Instructions for the task
Starting at the line that contains "kingdom: Animalia" and ending at the line that contains "scientific name: Quiscalus mexicanus", write out that stretch of the material again, swapping "scientific name" for "binomial name" and leaving everything else as it is.

Data provided
☆ ☆ ☆

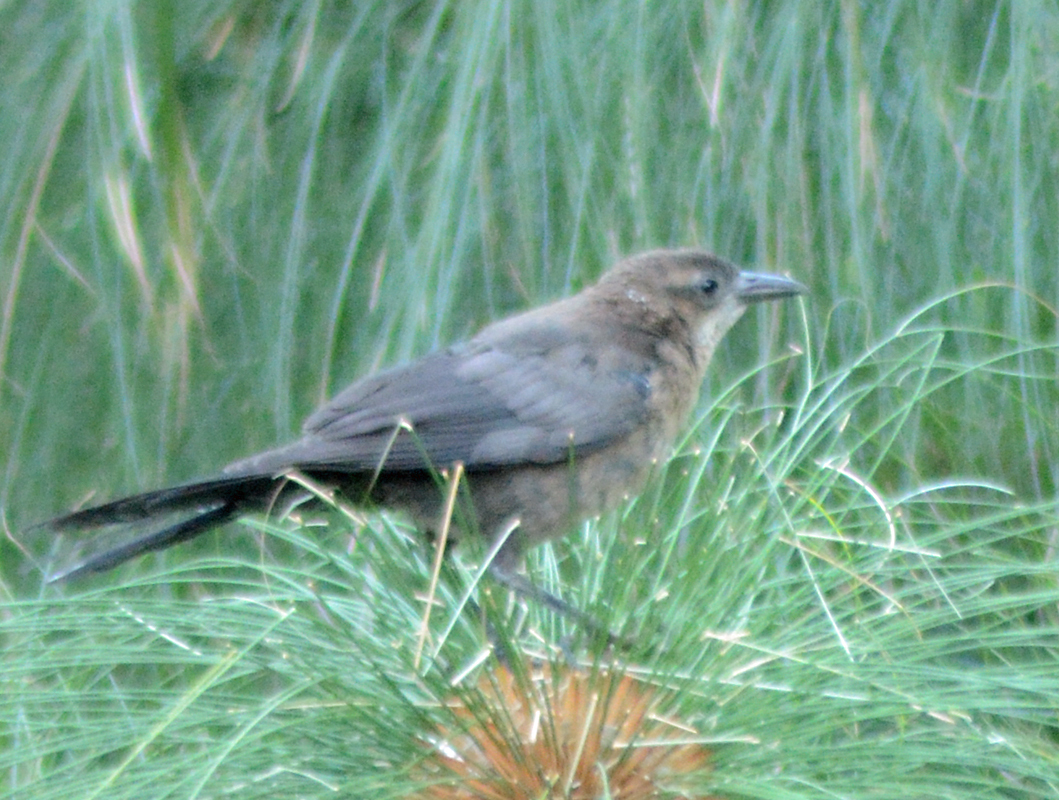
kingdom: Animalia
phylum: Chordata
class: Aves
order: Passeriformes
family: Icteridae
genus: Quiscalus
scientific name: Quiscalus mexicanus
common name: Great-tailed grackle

☆ ☆ ☆

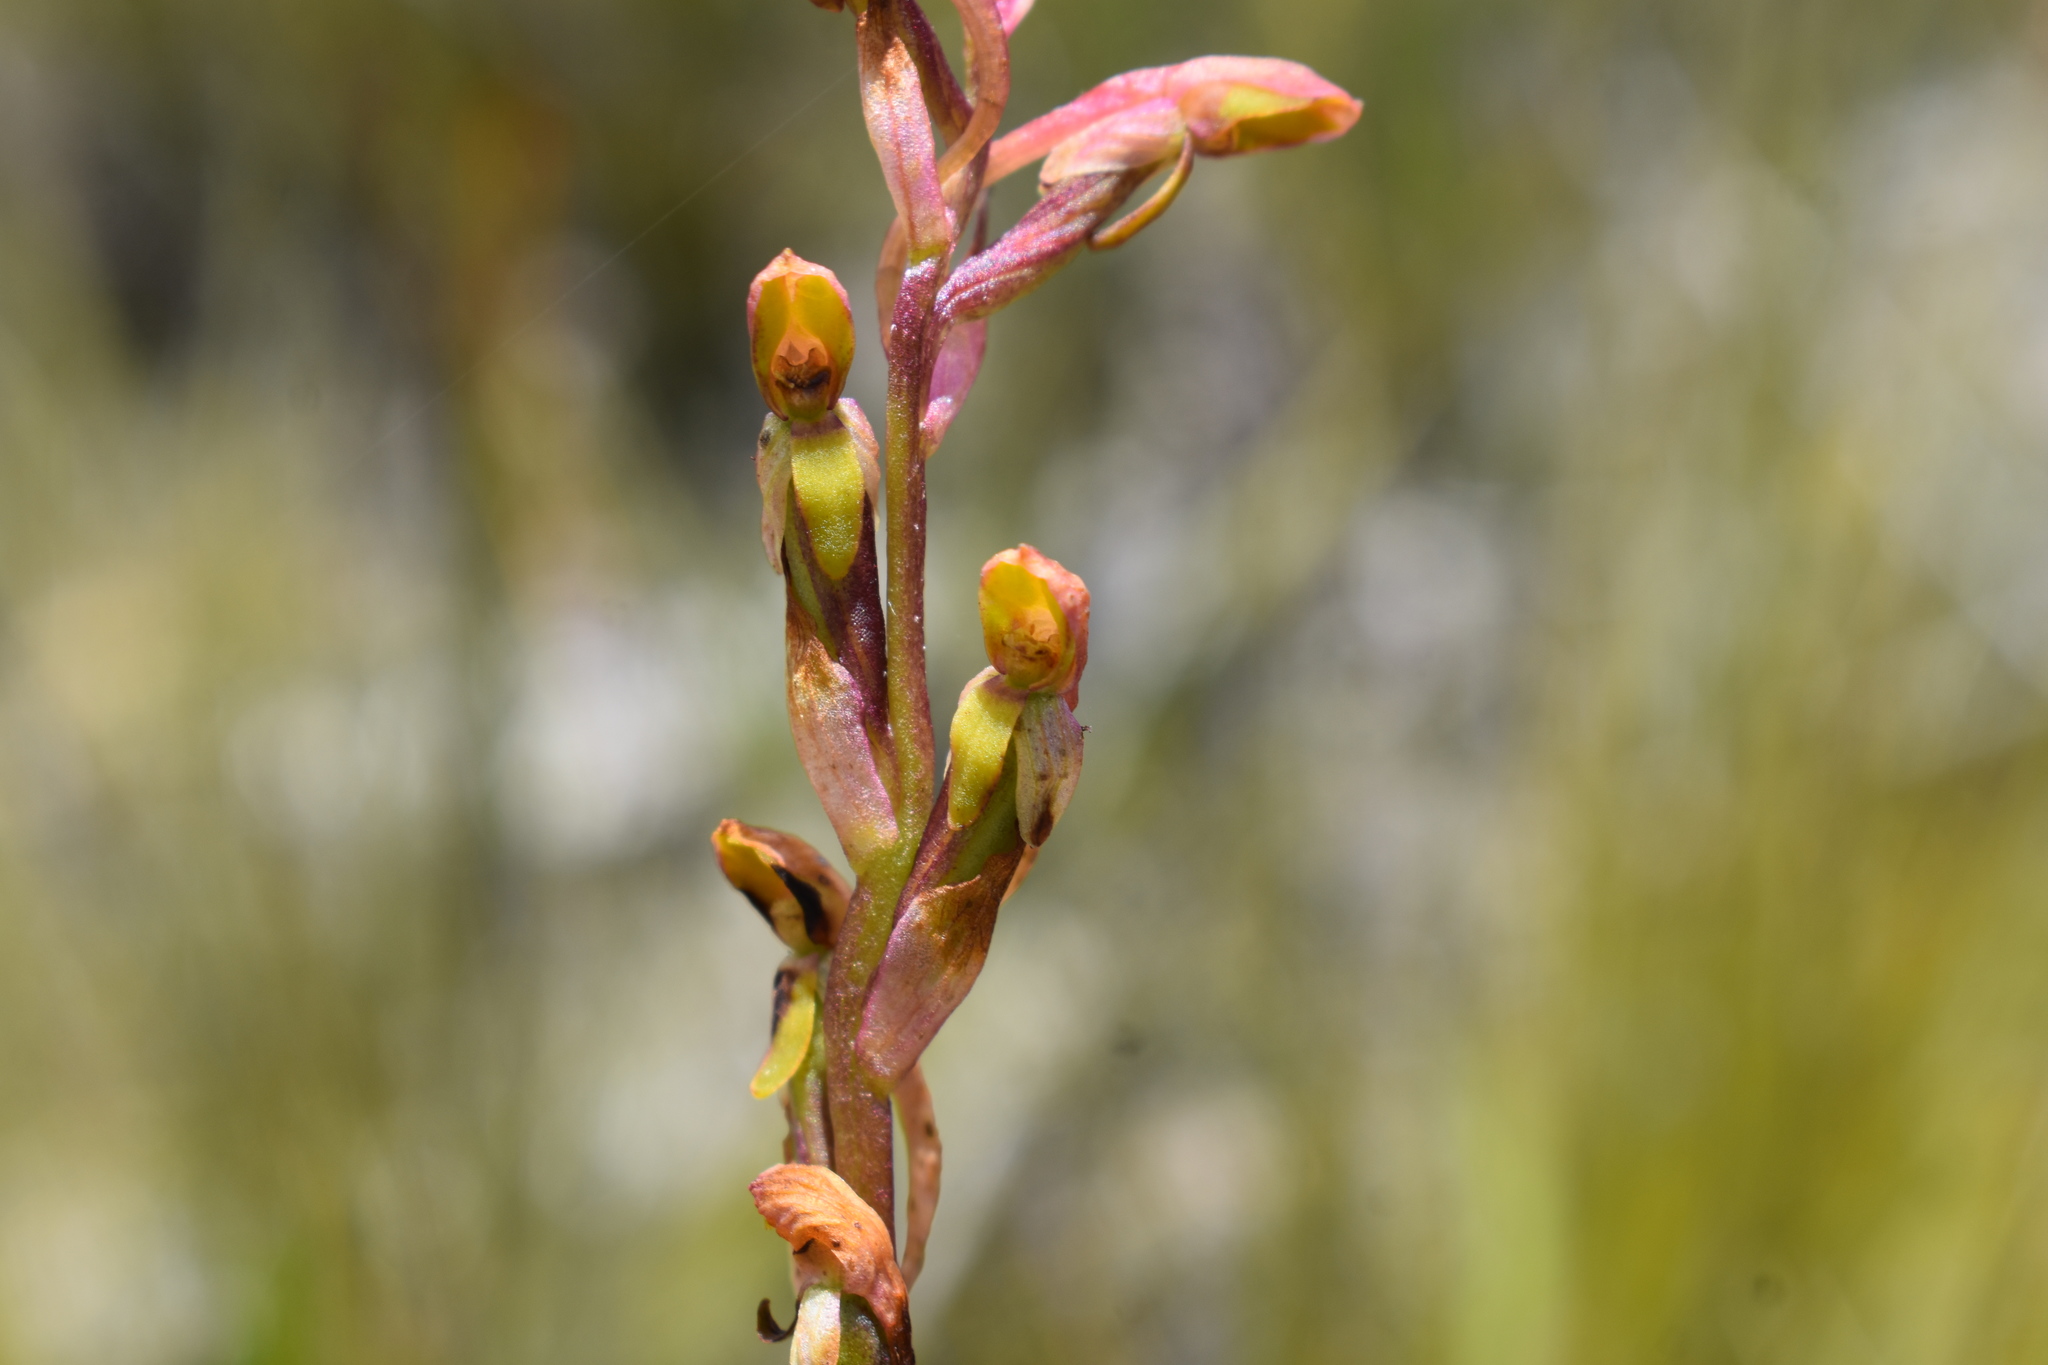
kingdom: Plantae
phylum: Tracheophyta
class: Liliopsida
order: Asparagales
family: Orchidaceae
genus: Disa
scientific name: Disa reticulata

☆ ☆ ☆

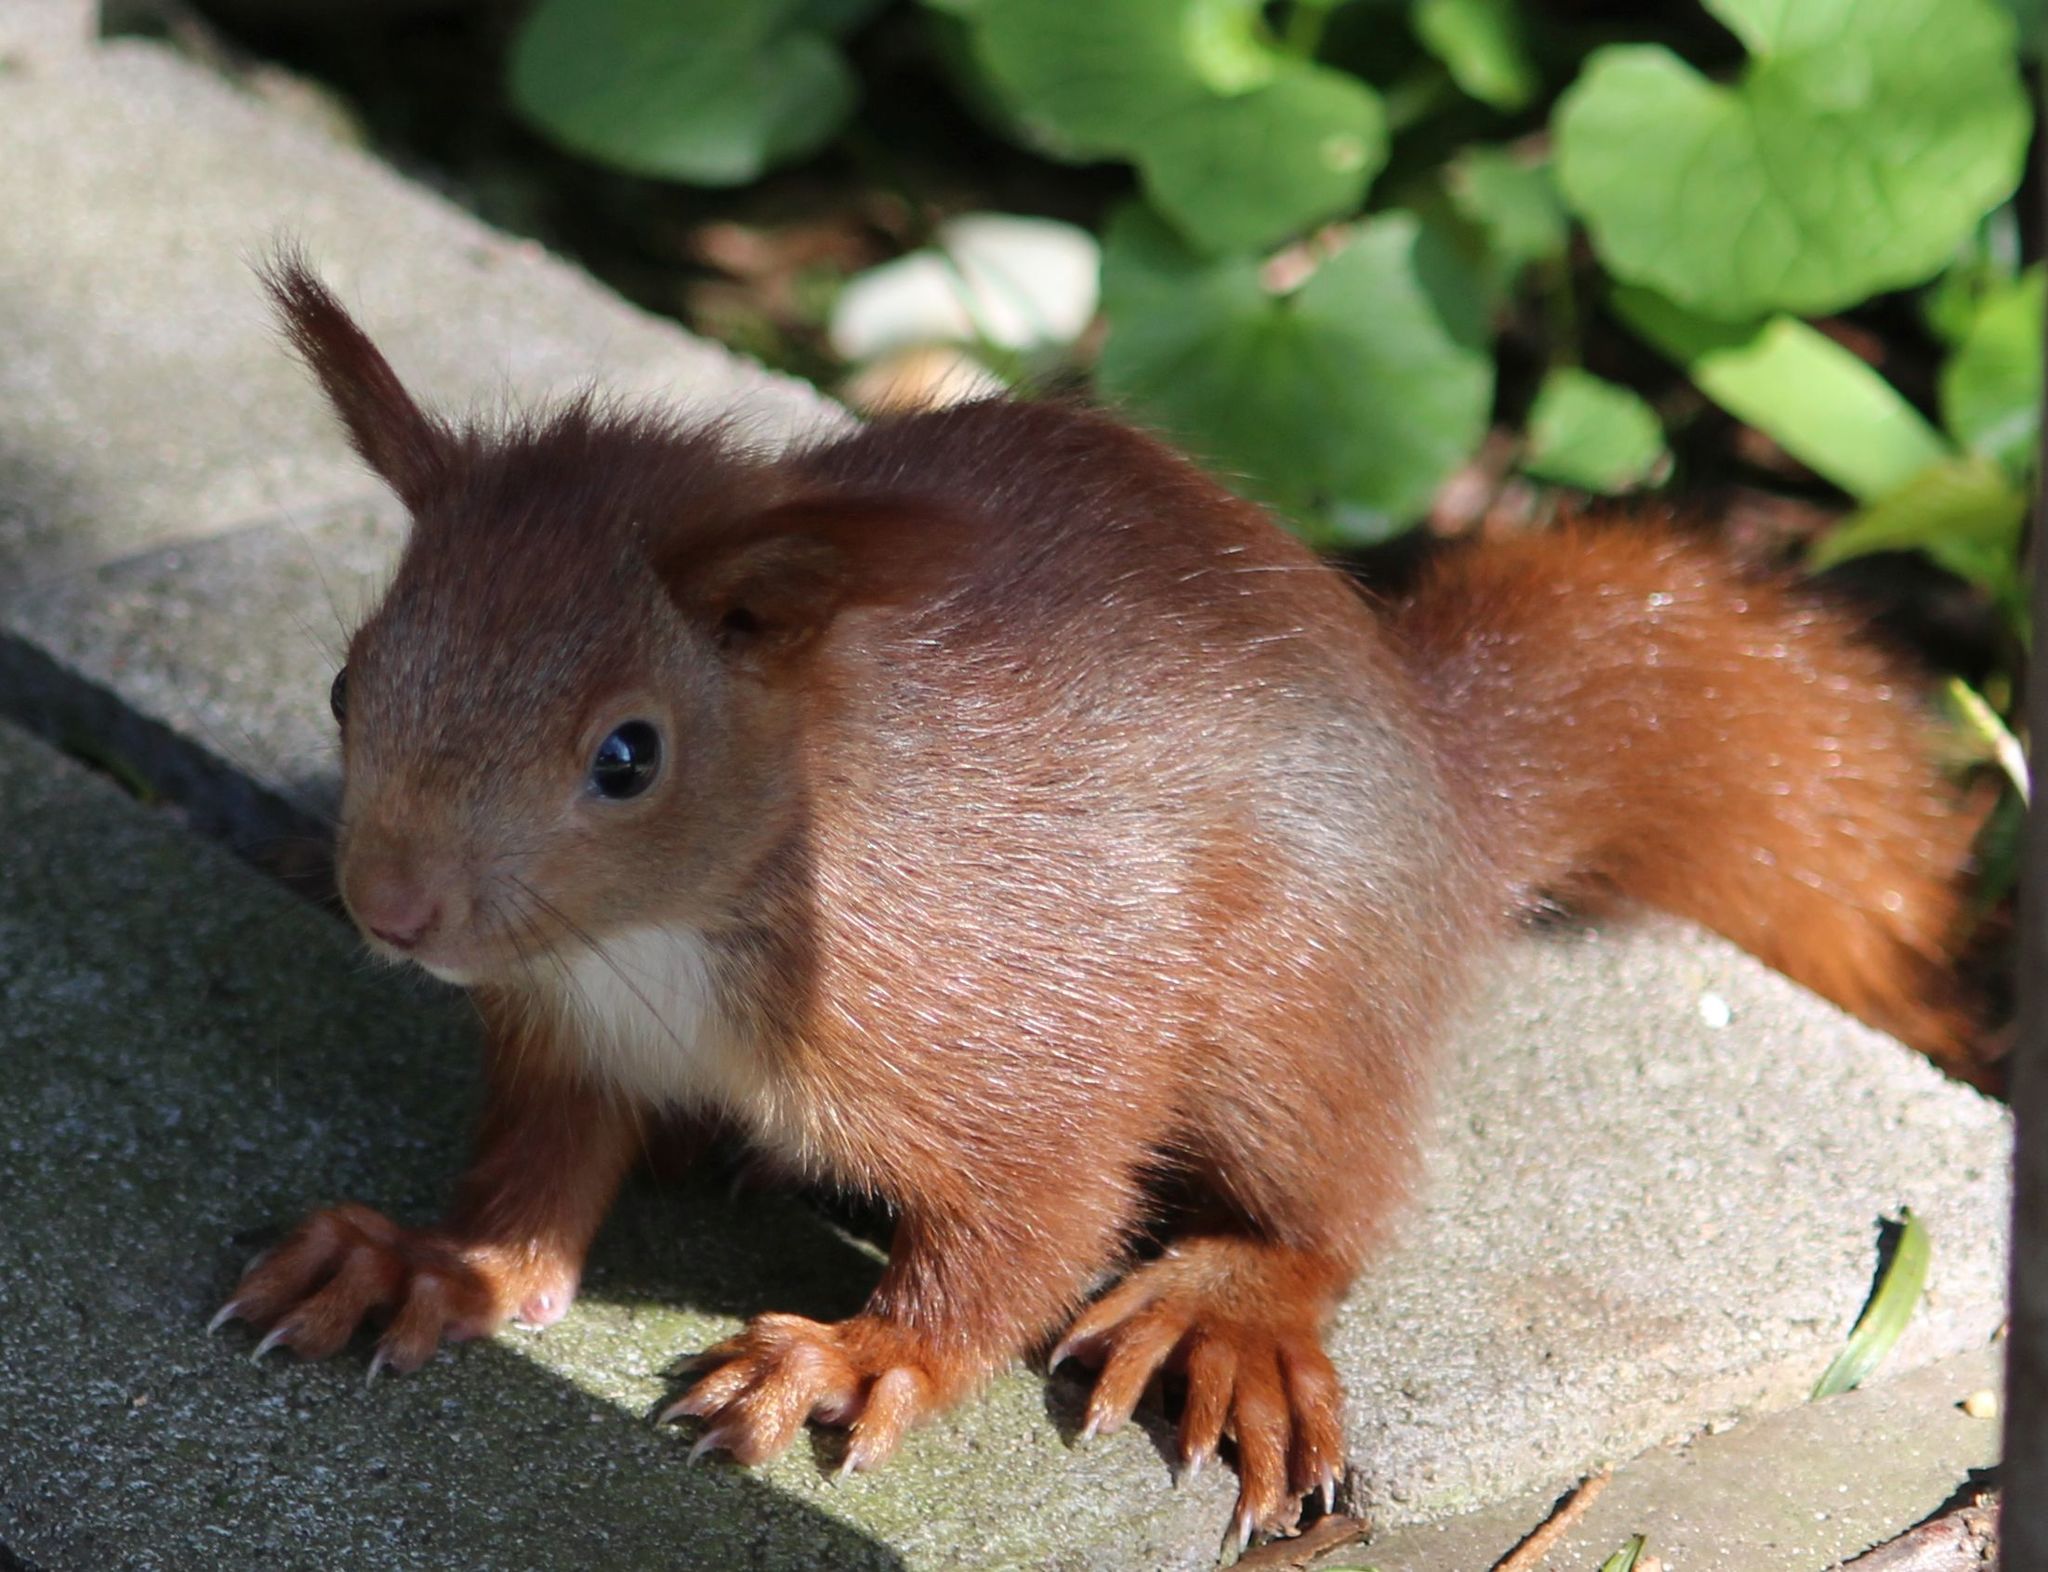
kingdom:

☆ ☆ ☆

Full response
kingdom: Animalia
phylum: Chordata
class: Aves
order: Passeriformes
family: Icteridae
genus: Quiscalus
binomial name: Quiscalus mexicanus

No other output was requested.